**EXERCISE INSTRUCTIONS:** Reproduce the lines starting at "# Movie Polls" and ending at "Typed API endpoints", with "Prisma" replaced by "Drizzle" and nothing else changed.

**THE INPUT:**

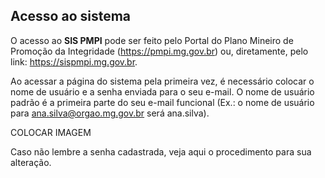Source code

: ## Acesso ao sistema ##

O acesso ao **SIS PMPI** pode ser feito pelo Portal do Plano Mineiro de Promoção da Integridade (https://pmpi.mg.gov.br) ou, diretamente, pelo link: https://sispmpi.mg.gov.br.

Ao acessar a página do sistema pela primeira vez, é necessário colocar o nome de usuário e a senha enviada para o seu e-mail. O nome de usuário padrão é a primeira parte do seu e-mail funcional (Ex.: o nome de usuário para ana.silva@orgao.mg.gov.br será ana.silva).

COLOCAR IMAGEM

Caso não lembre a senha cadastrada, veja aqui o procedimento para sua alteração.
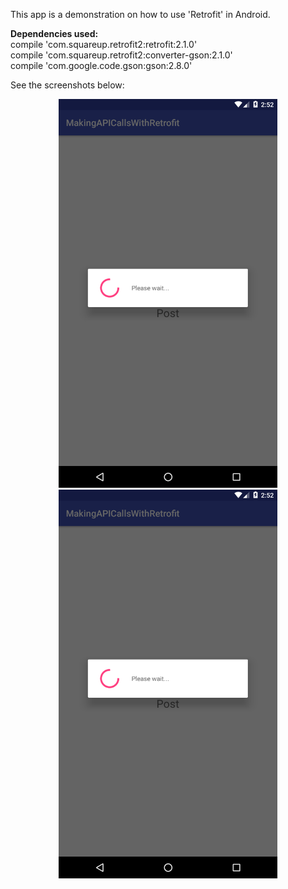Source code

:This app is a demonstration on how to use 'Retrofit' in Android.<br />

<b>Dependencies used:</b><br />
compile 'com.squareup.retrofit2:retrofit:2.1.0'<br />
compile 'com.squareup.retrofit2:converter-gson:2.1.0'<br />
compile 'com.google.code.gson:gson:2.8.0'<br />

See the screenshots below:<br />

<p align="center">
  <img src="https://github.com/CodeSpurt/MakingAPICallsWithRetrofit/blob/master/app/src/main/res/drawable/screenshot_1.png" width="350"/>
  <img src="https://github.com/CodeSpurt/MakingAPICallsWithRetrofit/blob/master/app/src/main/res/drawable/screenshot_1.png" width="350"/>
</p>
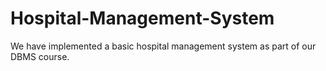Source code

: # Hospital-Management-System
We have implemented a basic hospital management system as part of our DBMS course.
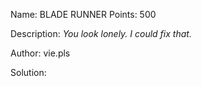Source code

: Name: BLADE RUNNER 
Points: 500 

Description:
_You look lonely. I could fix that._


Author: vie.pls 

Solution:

==

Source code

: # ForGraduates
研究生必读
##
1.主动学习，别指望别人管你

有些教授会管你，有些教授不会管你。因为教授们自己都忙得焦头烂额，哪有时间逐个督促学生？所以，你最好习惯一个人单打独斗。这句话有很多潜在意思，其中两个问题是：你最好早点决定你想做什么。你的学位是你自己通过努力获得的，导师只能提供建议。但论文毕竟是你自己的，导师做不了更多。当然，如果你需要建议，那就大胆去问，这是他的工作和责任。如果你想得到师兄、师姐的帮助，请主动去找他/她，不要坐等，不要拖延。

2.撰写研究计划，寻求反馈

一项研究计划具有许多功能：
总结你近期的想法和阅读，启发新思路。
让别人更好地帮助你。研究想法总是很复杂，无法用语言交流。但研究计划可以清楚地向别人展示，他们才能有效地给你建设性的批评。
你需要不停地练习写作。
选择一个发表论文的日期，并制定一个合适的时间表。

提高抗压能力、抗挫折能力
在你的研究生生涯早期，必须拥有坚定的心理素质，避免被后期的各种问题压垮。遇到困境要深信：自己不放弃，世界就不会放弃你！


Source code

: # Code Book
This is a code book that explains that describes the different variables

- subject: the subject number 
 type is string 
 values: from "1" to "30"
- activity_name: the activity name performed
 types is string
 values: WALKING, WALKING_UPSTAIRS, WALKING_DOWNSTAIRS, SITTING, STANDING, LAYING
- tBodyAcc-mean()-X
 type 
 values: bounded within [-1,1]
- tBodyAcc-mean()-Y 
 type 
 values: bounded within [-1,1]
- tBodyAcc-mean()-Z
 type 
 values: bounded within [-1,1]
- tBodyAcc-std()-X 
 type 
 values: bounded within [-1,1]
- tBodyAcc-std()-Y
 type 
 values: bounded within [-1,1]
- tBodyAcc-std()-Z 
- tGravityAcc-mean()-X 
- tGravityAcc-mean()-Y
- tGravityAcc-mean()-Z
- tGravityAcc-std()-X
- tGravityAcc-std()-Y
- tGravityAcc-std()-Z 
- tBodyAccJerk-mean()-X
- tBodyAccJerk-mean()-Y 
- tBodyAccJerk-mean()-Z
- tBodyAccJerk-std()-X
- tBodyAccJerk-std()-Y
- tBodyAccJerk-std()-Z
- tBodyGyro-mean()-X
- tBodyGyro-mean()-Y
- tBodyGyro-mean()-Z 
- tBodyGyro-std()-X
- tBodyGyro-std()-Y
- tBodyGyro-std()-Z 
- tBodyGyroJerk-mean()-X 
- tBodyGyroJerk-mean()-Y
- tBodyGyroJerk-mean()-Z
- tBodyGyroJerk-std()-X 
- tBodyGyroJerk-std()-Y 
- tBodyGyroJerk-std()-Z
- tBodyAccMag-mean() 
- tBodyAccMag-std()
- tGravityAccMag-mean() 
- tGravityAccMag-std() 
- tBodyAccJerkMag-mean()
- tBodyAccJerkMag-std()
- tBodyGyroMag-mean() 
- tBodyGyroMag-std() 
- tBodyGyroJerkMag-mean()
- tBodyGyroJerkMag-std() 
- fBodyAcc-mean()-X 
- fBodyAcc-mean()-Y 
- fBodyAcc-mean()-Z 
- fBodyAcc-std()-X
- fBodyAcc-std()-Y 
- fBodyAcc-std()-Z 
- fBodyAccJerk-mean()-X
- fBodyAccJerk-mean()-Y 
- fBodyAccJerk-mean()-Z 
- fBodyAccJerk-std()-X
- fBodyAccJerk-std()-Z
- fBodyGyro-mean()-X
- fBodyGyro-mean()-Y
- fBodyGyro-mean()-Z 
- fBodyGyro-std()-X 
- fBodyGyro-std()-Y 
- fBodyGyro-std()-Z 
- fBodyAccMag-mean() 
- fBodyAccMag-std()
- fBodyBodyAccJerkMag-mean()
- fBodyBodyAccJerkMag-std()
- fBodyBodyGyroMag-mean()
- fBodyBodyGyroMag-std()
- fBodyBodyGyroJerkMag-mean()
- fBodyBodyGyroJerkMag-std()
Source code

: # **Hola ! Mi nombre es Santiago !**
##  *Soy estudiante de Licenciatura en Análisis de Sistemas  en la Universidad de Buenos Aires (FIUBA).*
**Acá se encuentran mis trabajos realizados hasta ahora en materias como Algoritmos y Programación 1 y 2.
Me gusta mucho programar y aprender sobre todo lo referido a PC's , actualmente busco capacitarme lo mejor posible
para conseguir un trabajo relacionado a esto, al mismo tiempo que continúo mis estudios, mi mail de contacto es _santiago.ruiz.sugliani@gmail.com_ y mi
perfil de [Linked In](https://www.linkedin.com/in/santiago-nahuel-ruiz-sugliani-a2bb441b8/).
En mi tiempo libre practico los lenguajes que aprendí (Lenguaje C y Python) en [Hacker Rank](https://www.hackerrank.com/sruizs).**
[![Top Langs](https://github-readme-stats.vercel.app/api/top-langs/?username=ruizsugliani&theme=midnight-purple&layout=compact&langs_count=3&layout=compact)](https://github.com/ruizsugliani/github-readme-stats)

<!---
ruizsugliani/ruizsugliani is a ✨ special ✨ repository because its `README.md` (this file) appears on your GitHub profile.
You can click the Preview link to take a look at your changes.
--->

==

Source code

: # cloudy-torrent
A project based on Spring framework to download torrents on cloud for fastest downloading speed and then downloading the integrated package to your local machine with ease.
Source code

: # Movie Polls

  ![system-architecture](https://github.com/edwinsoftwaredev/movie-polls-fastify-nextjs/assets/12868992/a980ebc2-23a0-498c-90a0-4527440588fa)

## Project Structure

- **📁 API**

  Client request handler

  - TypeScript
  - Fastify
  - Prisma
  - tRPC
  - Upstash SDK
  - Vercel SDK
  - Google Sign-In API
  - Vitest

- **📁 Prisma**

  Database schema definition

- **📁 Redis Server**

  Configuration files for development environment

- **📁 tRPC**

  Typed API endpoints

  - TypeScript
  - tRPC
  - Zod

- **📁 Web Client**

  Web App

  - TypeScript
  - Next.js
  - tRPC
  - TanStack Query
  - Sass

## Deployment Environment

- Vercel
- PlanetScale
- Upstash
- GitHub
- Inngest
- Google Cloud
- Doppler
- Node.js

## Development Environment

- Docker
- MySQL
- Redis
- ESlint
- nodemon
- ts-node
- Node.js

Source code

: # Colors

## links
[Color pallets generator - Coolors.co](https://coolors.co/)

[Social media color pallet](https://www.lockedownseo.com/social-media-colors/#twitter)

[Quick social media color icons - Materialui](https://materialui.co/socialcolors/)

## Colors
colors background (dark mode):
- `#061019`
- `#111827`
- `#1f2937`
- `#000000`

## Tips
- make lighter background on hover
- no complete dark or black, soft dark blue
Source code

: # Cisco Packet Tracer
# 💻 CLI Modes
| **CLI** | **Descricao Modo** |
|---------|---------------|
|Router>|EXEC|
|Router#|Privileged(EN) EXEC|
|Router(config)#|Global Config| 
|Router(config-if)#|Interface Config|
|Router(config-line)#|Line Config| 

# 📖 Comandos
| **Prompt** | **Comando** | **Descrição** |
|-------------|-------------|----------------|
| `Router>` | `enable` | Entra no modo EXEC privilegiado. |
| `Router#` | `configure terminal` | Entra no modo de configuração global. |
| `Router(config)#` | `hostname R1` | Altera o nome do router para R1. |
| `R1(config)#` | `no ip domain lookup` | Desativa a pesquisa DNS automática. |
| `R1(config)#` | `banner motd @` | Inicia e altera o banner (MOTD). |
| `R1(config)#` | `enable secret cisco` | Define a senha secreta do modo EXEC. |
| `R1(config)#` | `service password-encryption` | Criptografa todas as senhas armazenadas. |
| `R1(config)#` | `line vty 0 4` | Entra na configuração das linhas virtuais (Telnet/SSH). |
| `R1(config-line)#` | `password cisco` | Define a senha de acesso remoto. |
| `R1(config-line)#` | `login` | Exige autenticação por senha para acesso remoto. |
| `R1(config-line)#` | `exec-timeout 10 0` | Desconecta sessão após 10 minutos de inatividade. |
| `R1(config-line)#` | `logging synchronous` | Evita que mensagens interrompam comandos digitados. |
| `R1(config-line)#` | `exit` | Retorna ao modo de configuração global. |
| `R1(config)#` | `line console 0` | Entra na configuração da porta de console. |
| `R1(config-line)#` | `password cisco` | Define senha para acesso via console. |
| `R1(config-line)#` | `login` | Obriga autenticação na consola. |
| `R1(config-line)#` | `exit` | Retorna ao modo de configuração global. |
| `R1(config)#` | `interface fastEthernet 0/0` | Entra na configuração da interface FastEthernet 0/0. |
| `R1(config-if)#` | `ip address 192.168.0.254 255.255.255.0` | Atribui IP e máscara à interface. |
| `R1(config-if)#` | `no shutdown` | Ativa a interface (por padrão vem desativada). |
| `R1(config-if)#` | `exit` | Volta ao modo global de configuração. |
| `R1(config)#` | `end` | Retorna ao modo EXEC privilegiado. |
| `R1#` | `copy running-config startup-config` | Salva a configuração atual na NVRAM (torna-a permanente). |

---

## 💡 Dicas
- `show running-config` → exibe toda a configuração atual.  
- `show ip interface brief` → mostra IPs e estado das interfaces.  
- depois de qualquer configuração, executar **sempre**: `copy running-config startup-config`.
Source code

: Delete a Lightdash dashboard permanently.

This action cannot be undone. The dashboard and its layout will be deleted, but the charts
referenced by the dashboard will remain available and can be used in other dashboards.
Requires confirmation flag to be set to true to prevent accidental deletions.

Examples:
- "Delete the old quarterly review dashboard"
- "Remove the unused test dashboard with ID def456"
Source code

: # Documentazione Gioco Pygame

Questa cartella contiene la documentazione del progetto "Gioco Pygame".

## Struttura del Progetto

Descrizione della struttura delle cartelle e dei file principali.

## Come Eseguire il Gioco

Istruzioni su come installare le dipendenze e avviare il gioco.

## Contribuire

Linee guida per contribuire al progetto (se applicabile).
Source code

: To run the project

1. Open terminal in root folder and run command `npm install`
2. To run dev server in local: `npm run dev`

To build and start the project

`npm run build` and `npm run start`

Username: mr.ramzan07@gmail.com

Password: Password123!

**TASK ANSWER:**
: # Movie Polls

  ![system-architecture](https://github.com/edwinsoftwaredev/movie-polls-fastify-nextjs/assets/12868992/a980ebc2-23a0-498c-90a0-4527440588fa)

## Project Structure

- **📁 API**

  Client request handler

  - TypeScript
  - Fastify
  - Drizzle
  - tRPC
  - Upstash SDK
  - Vercel SDK
  - Google Sign-In API
  - Vitest

- **📁 Drizzle**

  Database schema definition

- **📁 Redis Server**

  Configuration files for development environment

- **📁 tRPC**

  Typed API endpoints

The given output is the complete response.